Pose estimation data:
----------
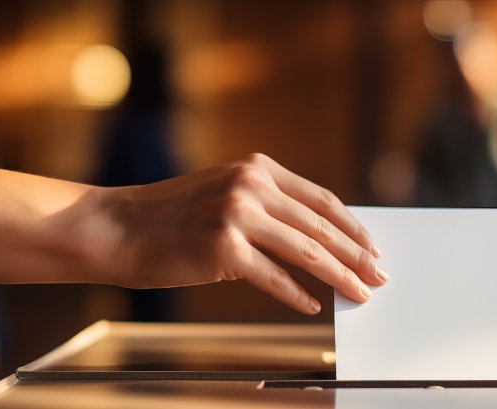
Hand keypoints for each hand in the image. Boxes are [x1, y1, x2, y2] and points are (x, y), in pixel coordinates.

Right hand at [87, 153, 387, 313]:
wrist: (117, 228)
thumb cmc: (170, 218)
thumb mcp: (223, 193)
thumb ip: (266, 205)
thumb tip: (316, 238)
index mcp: (256, 168)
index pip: (320, 200)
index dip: (352, 227)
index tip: (372, 248)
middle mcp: (251, 185)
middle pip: (320, 226)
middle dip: (356, 255)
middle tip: (378, 277)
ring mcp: (237, 214)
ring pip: (306, 251)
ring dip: (339, 276)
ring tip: (358, 294)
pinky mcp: (224, 248)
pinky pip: (274, 277)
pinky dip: (297, 294)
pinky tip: (312, 305)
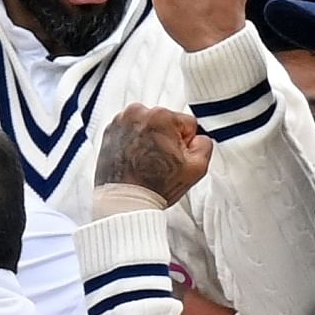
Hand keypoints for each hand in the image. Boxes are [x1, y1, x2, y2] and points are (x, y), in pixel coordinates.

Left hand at [94, 104, 212, 203]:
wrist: (125, 202)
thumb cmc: (155, 186)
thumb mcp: (197, 167)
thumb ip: (205, 144)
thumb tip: (197, 138)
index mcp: (161, 116)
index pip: (187, 124)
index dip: (185, 144)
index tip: (175, 158)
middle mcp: (138, 113)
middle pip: (166, 123)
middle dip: (166, 140)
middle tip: (160, 162)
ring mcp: (120, 121)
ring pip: (148, 126)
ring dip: (149, 140)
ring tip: (146, 162)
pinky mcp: (109, 131)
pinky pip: (131, 131)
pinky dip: (133, 142)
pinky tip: (135, 160)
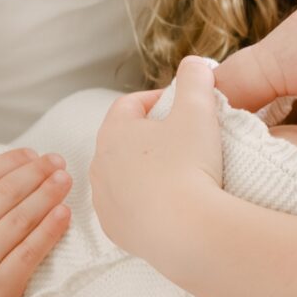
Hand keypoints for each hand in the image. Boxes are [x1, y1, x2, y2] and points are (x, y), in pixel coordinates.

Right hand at [0, 144, 71, 296]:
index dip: (7, 162)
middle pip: (2, 196)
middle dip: (34, 173)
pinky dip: (49, 230)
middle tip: (57, 161)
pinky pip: (29, 253)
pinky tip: (63, 213)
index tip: (31, 154)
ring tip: (64, 181)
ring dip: (47, 196)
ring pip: (19, 220)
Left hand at [91, 55, 228, 259]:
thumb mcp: (198, 109)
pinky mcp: (114, 230)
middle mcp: (98, 165)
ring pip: (123, 177)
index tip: (182, 105)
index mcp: (112, 132)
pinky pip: (128, 209)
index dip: (157, 100)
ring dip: (145, 172)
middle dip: (150, 137)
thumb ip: (195, 78)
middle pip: (124, 142)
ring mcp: (103, 200)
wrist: (186, 231)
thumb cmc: (190, 164)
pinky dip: (144, 203)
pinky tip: (168, 205)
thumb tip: (195, 64)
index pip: (130, 105)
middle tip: (184, 140)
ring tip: (178, 175)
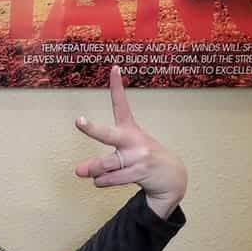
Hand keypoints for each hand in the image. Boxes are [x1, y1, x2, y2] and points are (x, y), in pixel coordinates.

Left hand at [73, 66, 187, 217]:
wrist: (173, 177)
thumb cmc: (143, 160)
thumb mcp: (127, 152)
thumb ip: (100, 162)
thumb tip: (79, 172)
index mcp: (131, 129)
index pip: (121, 105)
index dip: (117, 87)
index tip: (114, 68)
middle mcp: (134, 140)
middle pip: (108, 134)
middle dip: (92, 128)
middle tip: (79, 121)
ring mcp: (138, 156)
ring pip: (105, 164)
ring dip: (92, 170)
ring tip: (85, 172)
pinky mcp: (141, 172)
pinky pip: (111, 178)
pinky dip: (101, 181)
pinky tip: (100, 180)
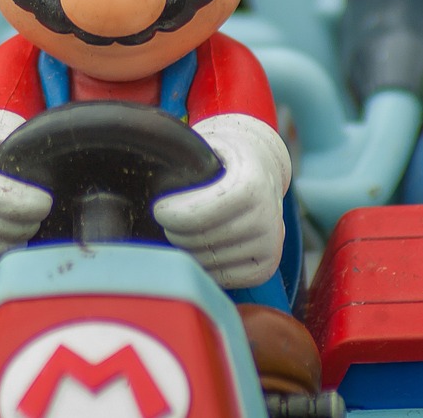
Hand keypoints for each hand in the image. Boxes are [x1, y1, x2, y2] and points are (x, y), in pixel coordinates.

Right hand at [0, 108, 51, 277]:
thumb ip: (29, 152)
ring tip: (22, 227)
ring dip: (18, 243)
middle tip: (36, 215)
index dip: (31, 205)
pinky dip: (1, 260)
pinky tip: (7, 242)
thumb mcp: (9, 137)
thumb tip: (65, 167)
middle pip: (2, 229)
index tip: (46, 202)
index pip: (3, 201)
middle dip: (28, 225)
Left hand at [153, 113, 290, 287]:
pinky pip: (222, 277)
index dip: (170, 215)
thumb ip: (183, 158)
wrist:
----------
◆ **PROBLEM**: The required answer is each line of the entries containing the string "Right".

◆ **EXERCISE RESULT**:
Right hand at [87, 153, 387, 313]:
Right hand at [0, 144, 71, 296]:
Right hand at [0, 108, 51, 277]:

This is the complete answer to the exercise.